The script’s output was massaged with a bit of commandline awk and sed and vi to make a CSV file, which was loaded into R.

The runs were aggregated according to algorithm and whether one or two threads were used, by taking the mean removing 10% outliers.

Since it is desirable for an algorithm both to compress well and not take much time to do it, it was decided to define efficiency = compressratio / timetaken.

The aggregated data looks like this:

algorithm nowriters eff timetaken compressratio
1 gzip-1 1 0.011760128 260.0 2.583
2 gzip-2 1 0.011800408 286.2 2.613
3 gzip-3 1 0.013763665 196.4 2.639
4 gzip-4 1 0.013632926 205.0 2.697
5 gzip-5 1 0.015003015 183.4 2.723
6 gzip-6 1 0.013774746 201.4 2.743
7 gzip-7 1 0.012994211 214.6 2.747
8 gzip-8 1 0.013645055 203.6 2.757
9 gzip-9 1 0.012950727 215.2 2.755
10 lzjb 1 0.009921776 181.6 1.669
11 gzip-1 2 0.004261760 677.6 2.577
12 gzip-2 2 0.003167507 1178.4 2.601
13 gzip-3 2 0.004932052 539.4 2.625
14 gzip-4 2 0.005056057 539.6 2.691
15 gzip-5 2 0.005248420 528.6 2.721
16 gzip-6 2 0.004156005 709.8 2.731
17 gzip-7 2 0.004446555 644.8 2.739
18 gzip-8 2 0.004949638 566.0 2.741
19 gzip-9 2 0.004044351 727.6 2.747
20 lzjb 2 0.002705393 900.8 1.657

A plot of efficiency against algorithm shows two clear bands, for the number of jobs writing simultaneously.

Analysis

In both cases, the lzjb algorithm’s apparent speed is more than compensated for by its limited compression ratio achievements.

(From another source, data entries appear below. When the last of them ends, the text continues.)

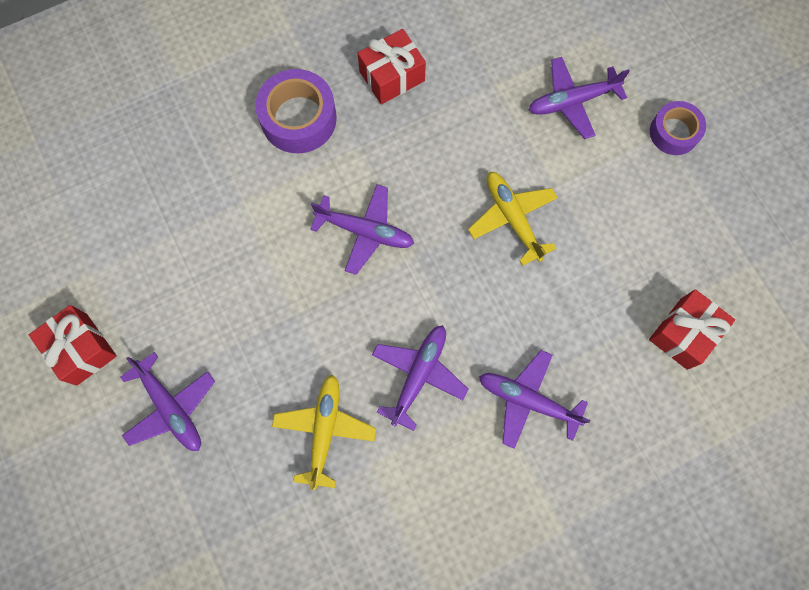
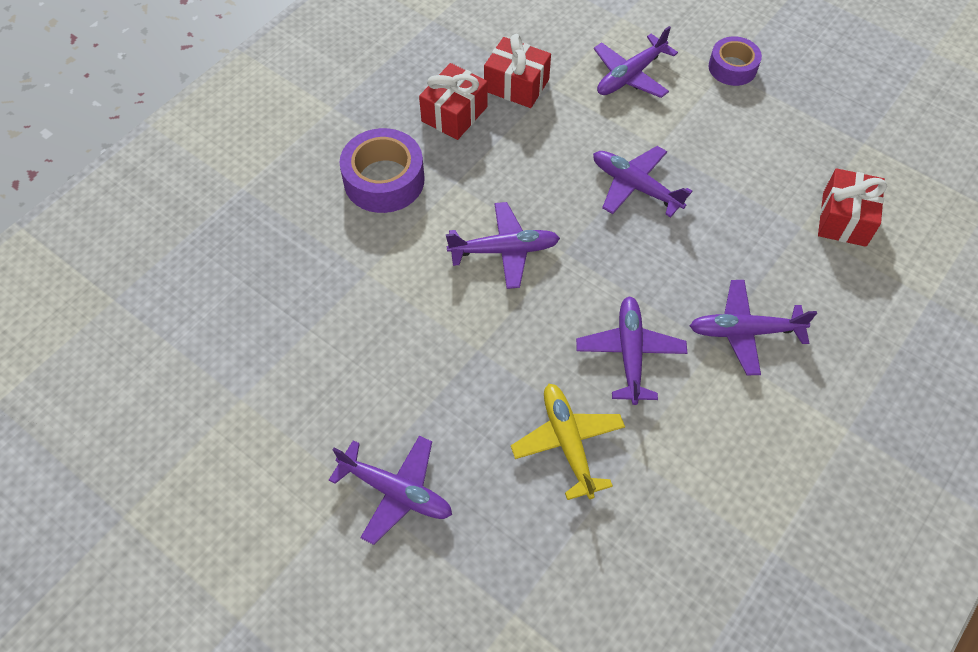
camera: 25 degrees left, 15 degrees down
red gift [29,305,117,386] -> red gift moved to [484,34,551,108]
yellow plane [468,172,558,266] -> purple plane [593,146,692,218]

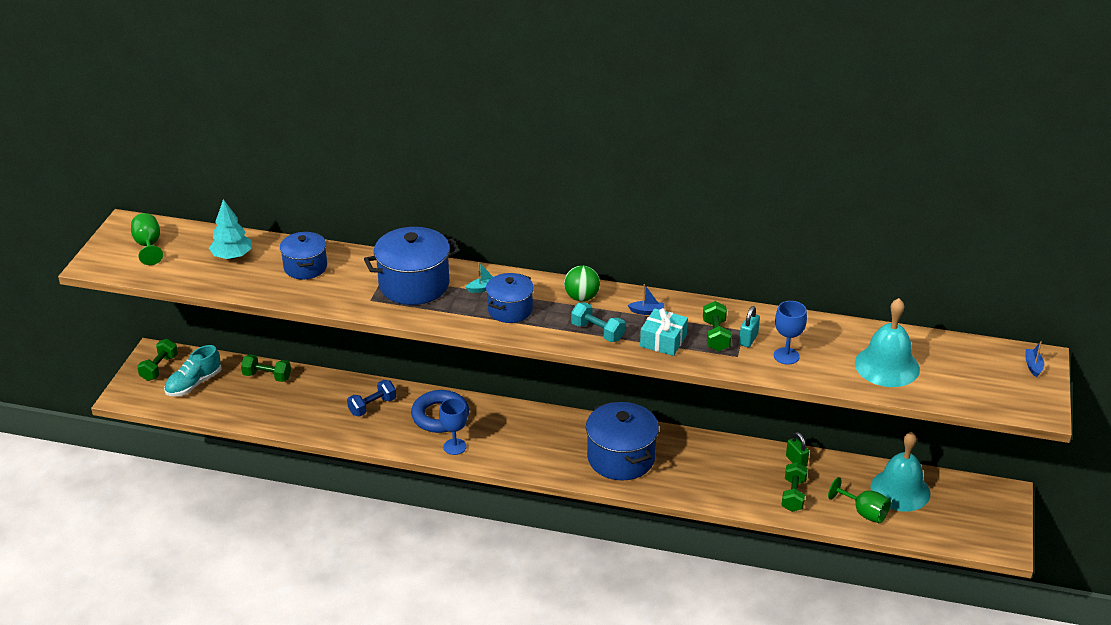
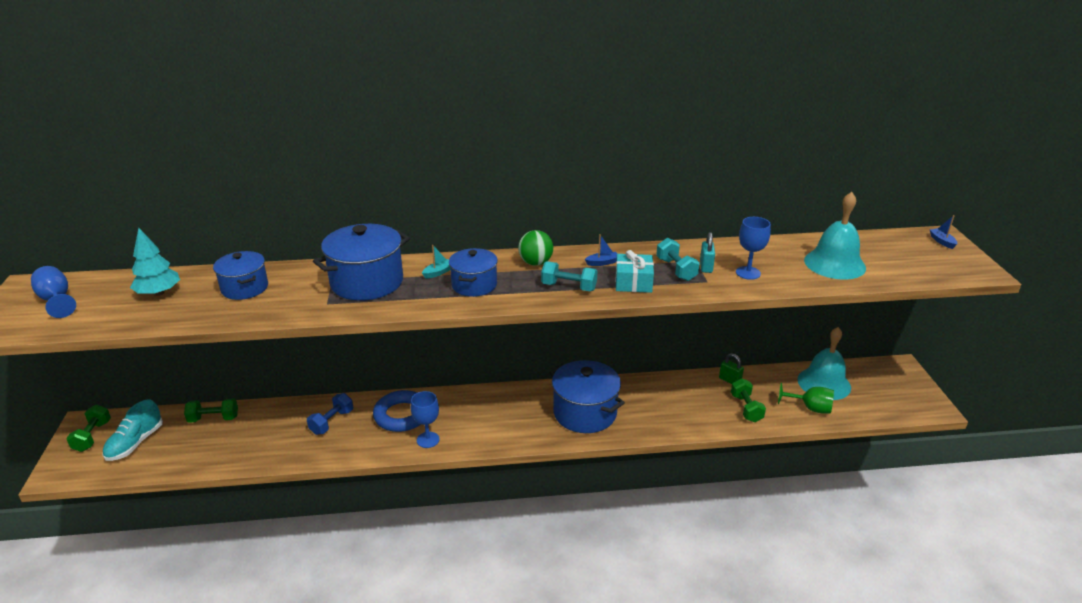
camera: 20 degrees left, 5 degrees down
green goblet [131,213,163,265] -> blue goblet [31,266,76,318]
green dumbbell [703,301,731,351] -> turquoise dumbbell [656,238,700,281]

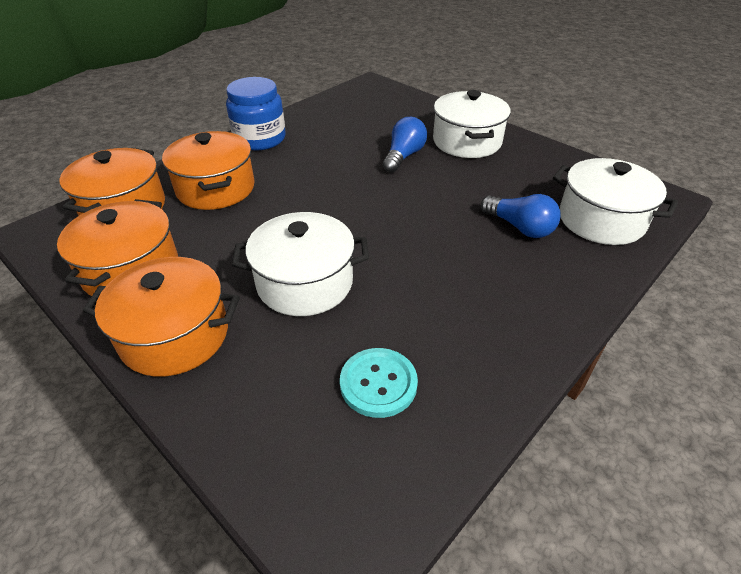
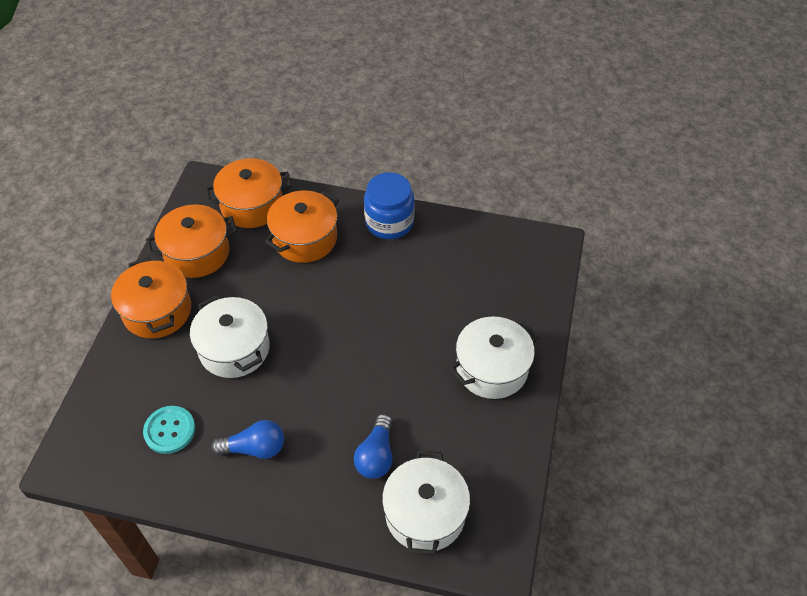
camera: 60 degrees right, 10 degrees up
blue light bulb [383,117,427,173] -> blue light bulb moved to [211,420,284,459]

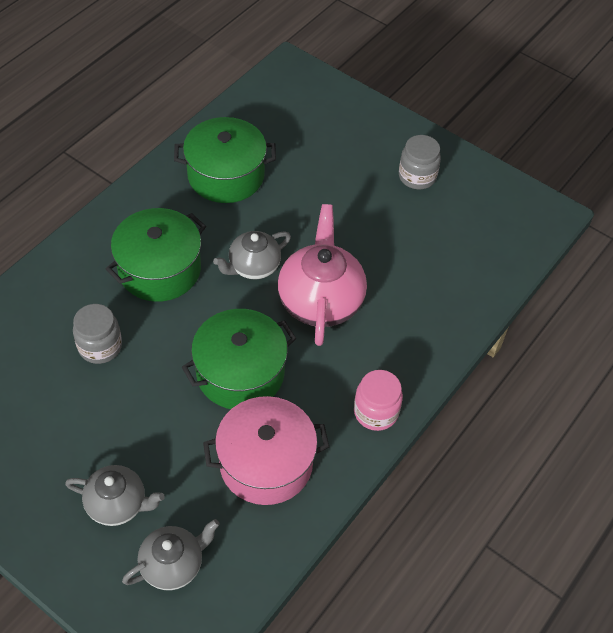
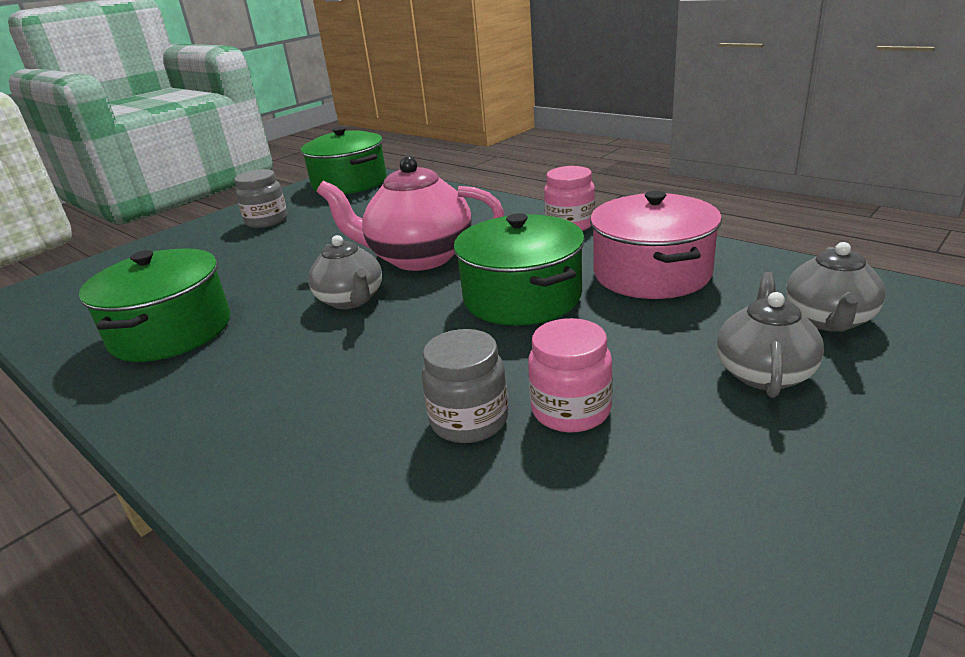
camera: 80 degrees left, 25 degrees down
green pot [106,208,206,302] -> green pot moved to [301,127,387,195]
grey teapot [122,519,220,590] -> grey teapot turned 135 degrees counterclockwise [786,242,885,331]
none -> pink jar [528,318,613,433]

The consequences of using two writer processes are two-fold: first, the overall efficiency is not only halved, but it’s nearer to only a third that of the single writer – there could be environmental factors at play such as caching and disk i/o bandwidth. Second, the variance overall has increased by 8%:

> aggregate(eff ~ nowriters, data, FUN=function(x) { sd(x)/mean(x, trim=0.1)*100.} )
 nowriters eff
1 1 21.56343
2 2 29.74183

so choosing the right algorithm has become more significant – and it remains gzip-5 with levels 4, 3 and 8 becoming closer contenders but gzip-2 and -9 are much worse choices.

Of course, your mileage may vary; feel free to perform similar tests on your own setup, but I know which method I’ll be using on my new mail server.